There is no doubt that the speciality coffee industry has created a shift in the market and with it have come approaches to coffee that may sometimes be hard to follow. Through the posts on this blog we will hopefully break down the main terminology misconceptions and interesting aspects of the speciality coffee industry.
We often hear coffee drinkers speaking of a certain bean having chocolatey, fruity or earthy notes. These characteristics are inherent of each bean and depend on a combination of factors from altitude to processing to varietal (subspecies). In the first of many, this post explores what we can expect from the main coffee growing regions around the world.
Coffee production in South America accounts for over 40% of the world supply, with the majority coming from Brazil and Colombia.
Crops from this region tend to have characteristics that people associate with a classic or traditional coffee.

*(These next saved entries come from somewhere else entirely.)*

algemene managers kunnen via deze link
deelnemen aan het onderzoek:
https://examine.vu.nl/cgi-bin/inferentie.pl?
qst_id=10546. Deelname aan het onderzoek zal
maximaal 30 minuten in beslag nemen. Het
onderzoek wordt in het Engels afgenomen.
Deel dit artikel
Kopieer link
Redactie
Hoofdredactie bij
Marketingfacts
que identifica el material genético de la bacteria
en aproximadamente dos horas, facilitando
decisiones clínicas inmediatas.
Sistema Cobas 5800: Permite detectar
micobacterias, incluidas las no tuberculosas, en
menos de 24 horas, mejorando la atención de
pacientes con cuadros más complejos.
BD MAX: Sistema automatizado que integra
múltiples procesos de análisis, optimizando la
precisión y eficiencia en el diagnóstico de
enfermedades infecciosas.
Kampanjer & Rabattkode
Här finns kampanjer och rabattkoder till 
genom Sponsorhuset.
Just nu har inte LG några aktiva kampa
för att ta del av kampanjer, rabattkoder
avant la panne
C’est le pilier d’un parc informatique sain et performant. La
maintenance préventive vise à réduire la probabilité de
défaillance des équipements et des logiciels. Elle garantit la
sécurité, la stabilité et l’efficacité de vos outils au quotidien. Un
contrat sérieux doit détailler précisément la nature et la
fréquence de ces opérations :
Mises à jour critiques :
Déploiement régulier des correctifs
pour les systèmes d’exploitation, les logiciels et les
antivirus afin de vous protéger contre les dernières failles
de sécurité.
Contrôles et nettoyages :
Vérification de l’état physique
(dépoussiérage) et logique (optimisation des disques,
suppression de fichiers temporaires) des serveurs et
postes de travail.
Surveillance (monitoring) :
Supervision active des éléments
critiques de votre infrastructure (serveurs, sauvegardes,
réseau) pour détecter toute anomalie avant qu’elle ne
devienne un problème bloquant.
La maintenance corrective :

Most coffee here undergoes the washed or pulped natural processes, due to the infrastructure and equipment available, often producing a clean cup and mellow acidities.
Common flavours of South American beans include chocolate, nuts and caramel-like sugars. By roasting these on a medium profile this allows us to embrace the versatility of these characteristics. It is typical for a South American to hold down the base of a traditional espresso blend.

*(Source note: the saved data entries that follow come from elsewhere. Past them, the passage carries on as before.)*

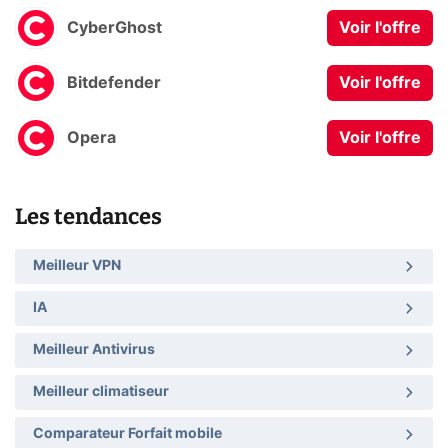
CyberGhost
Voir l'offre
Bitdefender
Voir l'offre
Opera
Voir l'offre
Les tendances
Meilleur VPN
IA
Meilleur Antivirus
Meilleur climatiseur
Comparateur Forfait mobile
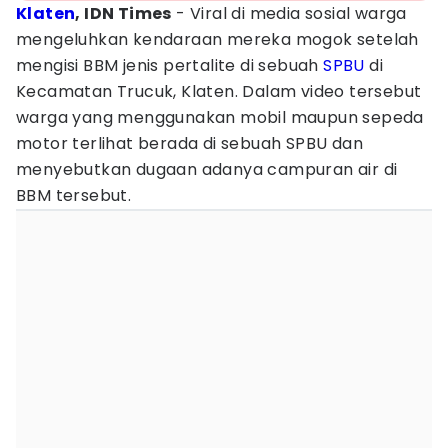
Klaten
, IDN Times
- Viral di media sosial warga
mengeluhkan kendaraan mereka mogok setelah
mengisi BBM jenis pertalite di sebuah
SPBU
di
Kecamatan Trucuk, Klaten. Dalam video tersebut
warga yang menggunakan mobil maupun sepeda
motor terlihat berada di sebuah SPBU dan
menyebutkan dugaan adanya campuran air di
BBM tersebut.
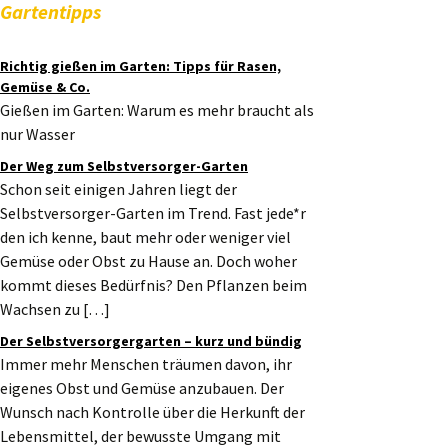
Gartentipps
Richtig gießen im Garten: Tipps für Rasen,
Gemüse & Co.
Gießen im Garten: Warum es mehr braucht als
nur Wasser
Der Weg zum Selbstversorger-Garten
Schon seit einigen Jahren liegt der
Selbstversorger-Garten im Trend. Fast jede*r
den ich kenne, baut mehr oder weniger viel
Gemüse oder Obst zu Hause an. Doch woher
kommt dieses Bedürfnis? Den Pflanzen beim
Wachsen zu […]
Der Selbstversorgergarten – kurz und bündig
Immer mehr Menschen träumen davon, ihr
eigenes Obst und Gemüse anzubauen. Der
Wunsch nach Kontrolle über die Herkunft der
Lebensmittel, der bewusste Umgang mit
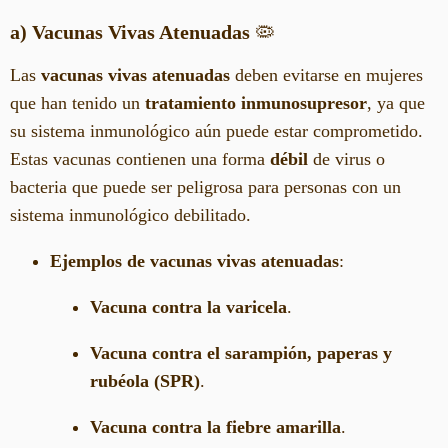
a) Vacunas Vivas Atenuadas
🦠
Las
vacunas vivas atenuadas
deben evitarse en mujeres
que han tenido un
tratamiento inmunosupresor
, ya que
su sistema inmunológico aún puede estar comprometido.
Estas vacunas contienen una forma
débil
de virus o
bacteria que puede ser peligrosa para personas con un
sistema inmunológico debilitado.
Ejemplos de vacunas vivas atenuadas
:
Vacuna contra la varicela
.
Vacuna contra el sarampión, paperas y
rubéola (SPR)
.
Vacuna contra la fiebre amarilla
.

Generally the coffee from the Central American countries are bright, clean and usually have flavours that are a little less sweet than those from further south. This is in part due to the richer soils that are found in the area.

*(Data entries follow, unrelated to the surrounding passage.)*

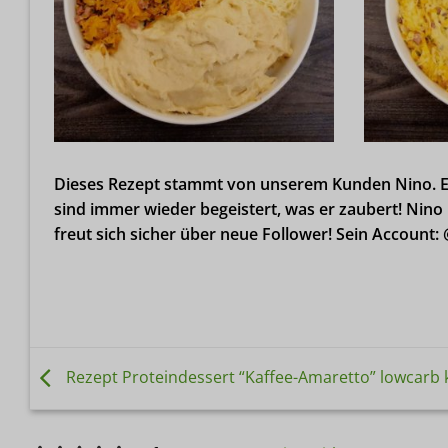
Dieses Rezept stammt von unserem Kunden Nino. Er 
sind immer wieder begeistert, was er zaubert! Nino
freut sich sicher über neue Follower! Sein Account
Rezept Proteindessert “Kaffee-Amaretto” lowcarb 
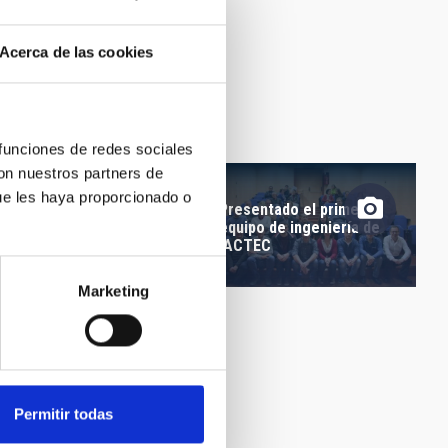
meras imágenes y
Acerca de las cookies
uencias de la Luna
a desde Namibia y
erife
 funciones de redes sociales
con nuestros partners de
ue les haya proporcionado o
Presentado el primer
meras imágenes y
equipo de ingeniería de
uencias de la Luna
IACTEC
a desde Namibia y
erife
Marketing
Permitir todas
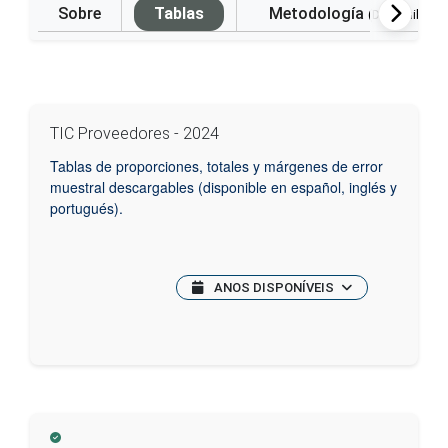
Sobre
Tablas
Metodología
(Disponible e
TIC Proveedores - 2024
Tablas de proporciones, totales y márgenes de error
muestral descargables (disponible en español, inglés y
portugués).
ANOS DISPONÍVEIS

For example, a South American coffee might have notes that remind the drinker of milk chocolate, where as a bean from Central America could be described to possess cocoa notes or dark chocolate tendencies resulting in the reduced sweetness. Other flavours that may be found in this area include light spices and sometimes fruity.
Our approach to Central Americans is to roast them slightly lighter than South Americans in order to highlight the brightness in the cup and the flavourful notes.
African coffees are often considered to be very exotic, resulting from the combination of a few factors. Firstly the higher altitude that these beans grow at can affect how prominent the characteristics are and secondly the natural processing infuses the beans with the flavours from the cherry.
Kenyans and Ethiopians lead the charge from East Africa and generally carry a big body enhancing the strong sweet flavours which lean towards the citrus fruits and floral notes with a wine-like acidity.
Roasting the African coffees to a lighter profile brings out the exciting flavours and natural sweetness from the processing of the beans.
Vietnam is the largest coffee producer in the Asia region, however Indonesia cultivates the larger proportion of Arabica beans and is the country you will hear most when discussing speciality coffee. India is also becoming a well regarded producers of good quality Arabica beans.
Asian coffee are considered heavyweights due to their distinctively thick body and relatively low acidity, producing earthy, toasty and stronger spice flavours. Having a smooth feel and taking well to darker roasting these are another choice for holding the base of an espresso blend.
Each coffee growing region yields beans with a vast number of characteristics and qualities. When selecting a roast profile we take into account where they are from and how they were processed to develop the tasting notes. This ensures we supply you with the best coffee and also allows you to appreciate the intricate characteristics of each bean or blend.